İdam gerekçesi: ‘Jin Jiyan Azadî’
Kadın Haberleri —

Zahra Tabari
- ‘Jin Jiyan Azadî’ pankartı ve bir ses dosyası yüzünden 10 dakikalık duruşmayla idama mahkûm edilen Zahra Tabari: “Bizim adımıza adalet ve özgürlük için sesinizi yükseltin.”
- Oğlu Suruş Samak: “Mahkemedekiler birbirleriyle şakalaşıp ona idam cezası verdi. Annem, İslam Cumhuriyeti'nin yarattığı bu kan denizindeki bir damladır.”
Reşt'teki Lakan Hapishanesi'nde tutulan mühendis Zahra Şahbaz Tabari, İran rejiminin “Baghi” (isyancı) suçlamasıyla idam cezasına çarptırıldı. Zahra Tabari, uluslararası toplumu ve dünyadaki tüm "uyanmış vicdanları" İran halkının yanında durmaya; adalet ve özgürlük çağrısını yükseltmeye çağırdı.
Karar 10 dakikada alındı
Gilan Bölge Elektrik Şirketi'nden emekli mühendis ve iki çocuk annesi Zahra Tabari, yalnızca “Jin, Jinan, Azadî” sloganlı bir pankart bulundurmak ve yayınlanmamış bir ses dosyasını saklamak suçundan idama mahkûm edildi. Zehra Tabari, 17 Nisan'da beş güvenlik görevlisinin, herhangi bir arama emri olmaksızın kuzey Reşt'teki evine zorla girmesi sonucu tutuklandı. İran Halkın Mücahitleri Örgütü’nü (İHMÖ) desteklemekle suçlanan Zehra Tabari, yalnızca 10 dakikalık bir mahkeme duruşmasının ardından ölüm sırasına kondu. Zehra Tabari, Lakan Hapishanesi’nden dünyaya seslenen son mesajında, idam cezasına atıfta bulunarak, rejim yetkililerinin "isyancı" veya "protestocu" anlamında kullandığı "Baghi" terimiyle anılmasının kendisine verilen cezadan başka bir şey olmadığını söyledi.
Bizim adımıza sesinizi yükseltin!

::::::

Bilgileri kullanarak:
a: Zahra Tabari haberine göre Tabari hangi hapishanede tutuluyor?
b: Kayıtlarda "17:45, 3 августа" geçen satırdan "сайте, защищены в соответствии с российским и" geçen satıra kadar olan satırları, Sıra ve Satır sütunlarından oluşan bir Markdown tablosu olarak düzenleyin. Boş satırlar tabloya alınmasın.
Metin ile kayıtlar birbirinden bağımsızdır.

(Bir veri kaynağından kayıtlar)
::::::

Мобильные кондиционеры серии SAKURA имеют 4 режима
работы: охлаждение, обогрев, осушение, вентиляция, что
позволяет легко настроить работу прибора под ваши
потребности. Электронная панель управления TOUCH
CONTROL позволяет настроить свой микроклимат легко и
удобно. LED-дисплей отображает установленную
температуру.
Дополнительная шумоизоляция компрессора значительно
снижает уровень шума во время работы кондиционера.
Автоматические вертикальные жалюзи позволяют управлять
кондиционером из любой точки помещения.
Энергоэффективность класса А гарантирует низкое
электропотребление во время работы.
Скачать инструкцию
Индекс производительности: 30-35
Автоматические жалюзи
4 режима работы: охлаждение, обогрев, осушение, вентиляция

::::::

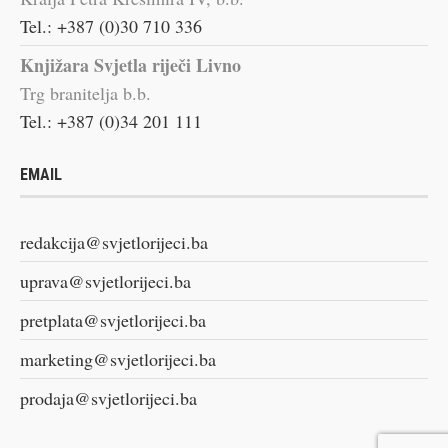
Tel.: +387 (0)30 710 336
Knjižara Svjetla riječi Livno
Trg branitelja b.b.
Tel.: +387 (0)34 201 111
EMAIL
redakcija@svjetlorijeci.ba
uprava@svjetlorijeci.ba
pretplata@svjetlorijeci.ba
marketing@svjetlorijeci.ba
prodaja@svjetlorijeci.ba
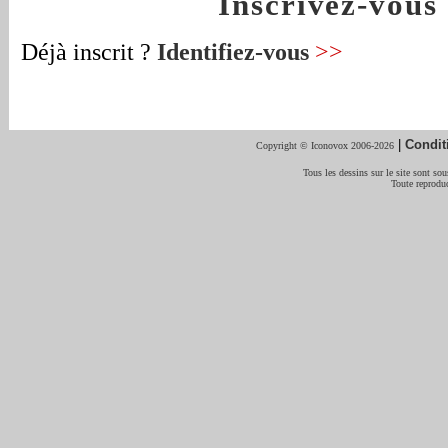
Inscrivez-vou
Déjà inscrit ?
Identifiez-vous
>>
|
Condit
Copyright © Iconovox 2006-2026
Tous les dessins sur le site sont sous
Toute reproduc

::::::

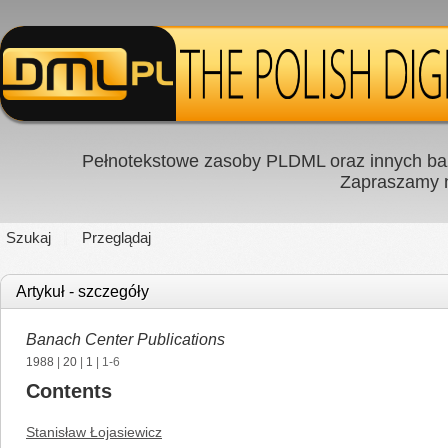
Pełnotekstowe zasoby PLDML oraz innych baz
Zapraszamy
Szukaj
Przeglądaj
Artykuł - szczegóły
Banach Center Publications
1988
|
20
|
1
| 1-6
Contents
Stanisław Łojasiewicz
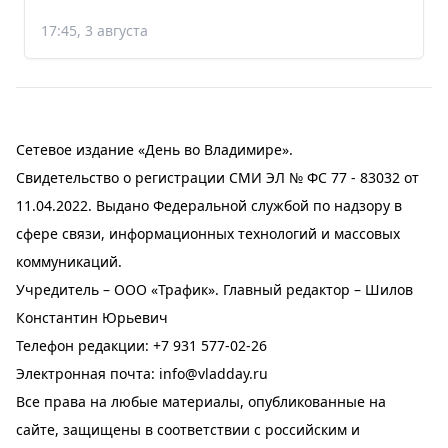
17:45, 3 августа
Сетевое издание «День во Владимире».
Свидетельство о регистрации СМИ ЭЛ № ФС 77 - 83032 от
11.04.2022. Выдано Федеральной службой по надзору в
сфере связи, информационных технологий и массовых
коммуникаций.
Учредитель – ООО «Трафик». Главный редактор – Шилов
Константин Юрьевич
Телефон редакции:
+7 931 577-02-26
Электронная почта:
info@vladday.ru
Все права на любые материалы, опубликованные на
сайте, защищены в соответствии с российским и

::::::

Alıştırmanın cevapları:
a: Reşt'teki Lakan Hapishanesi'nde.

b:
| Sıra | Satır |
|---|---|
| 1 | 17:45, 3 августа |
| 2 | Сетевое издание «День во Владимире». |
| 3 | Свидетельство о регистрации СМИ ЭЛ № ФС 77 - 83032 от |
| 4 | 11.04.2022. Выдано Федеральной службой по надзору в |
| 5 | сфере связи, информационных технологий и массовых |
| 6 | коммуникаций. |
| 7 | Учредитель – ООО «Трафик». Главный редактор – Шилов |
| 8 | Константин Юрьевич |
| 9 | Телефон редакции: |
| 10 | +7 931 577-02-26 |
| 11 | Электронная почта: |
| 12 | info@vladday.ru |
| 13 | Все права на любые материалы, опубликованные на |
| 14 | сайте, защищены в соответствии с российским и |